After her arrest, Ressa spent the night in jail and, when released the next morning on bail, went straight back to the newsroom. “No amount of legal cases, black propaganda and lies can silence Filipino journalists who continue to hold the line,” she said in a statement.
The United Nations High Commissioner for Human Rights, journalist organisations and rights groups have all condemned her arrest. “This is brazenly politically motivated,” said Butch Olano of Amnesty International Philippines.
Duterte’s assault on his critics extends beyond Rappler. Other reporters, lawyers and activists have also been targeted.
On Tuesday, Duterte’s office denied that he was trying to silence Ressa. “The administration should not be blamed if it enforces the law more rigorously than its predecessors,” his spokesperson said.
Donald Trump has often complained about the awarding of a Nobel peace prize to Barack Obama in 2009. “They’ll never give it to me,” Trump lamented to The New York Post in November, before immediately griping about the failure to give him an Emmy Award for The Apprentice.

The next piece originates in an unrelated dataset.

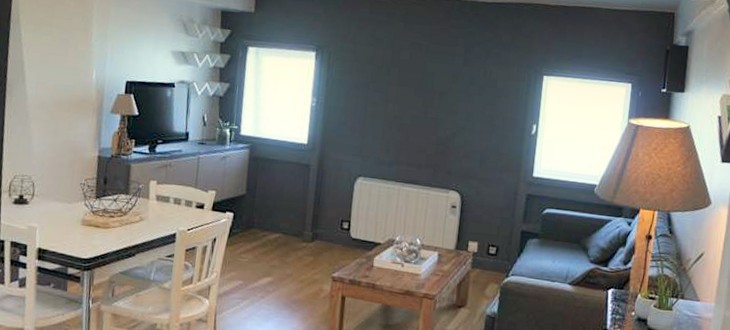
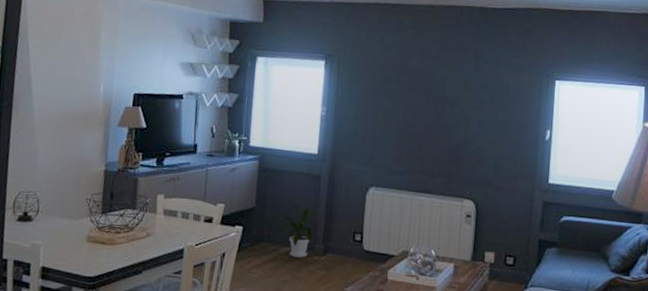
house plant: none [262,188,305,244] -> present [272,200,316,258]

Now, it turns out Trump has been nominated for this year’s peace prize – apparently after the White House “informally” asked Japan to nominate him.
Trump disclosed his candidacy at a recent press conference, saying he had been given a copy of the “beautiful” five-page nomination letter written by Japanese prime minister Shinzō Abe. The letter apparently praises Trump for seeking a nuclear deal with North Korea.
“... he [Abe] had missiles flying over Japan,” Trump said. “Now, all of a sudden … they feel safe. I did that.”
Abe refused to publicly confirm he had nominated Trump, citing the Nobel committee’s policy of not naming those who make recommendations.
But the endorsement is entirely consistent with Abe’s shameless approach to Trump. After Trump’s election, Abe famously rushed to the US and became the first leader to meet with him before presenting the president-elect with a golden golf club worth $US3755.
But the sycophancy stems from anxiety. Abe, a staunch supporter of Washington, is worried about Trump, who has questioned the value of the US–Japan alliance and has targeted Tokyo as part of his trade war. Abe also fears Trump will overlook Japan’s security needs in his desperation to reach a prizewinning deal with North Korea.
It is too soon to tell whether Abe’s efforts will reap any special benefits from Trump, who noted that he also deserves a Nobel for his handling of the war in Syria.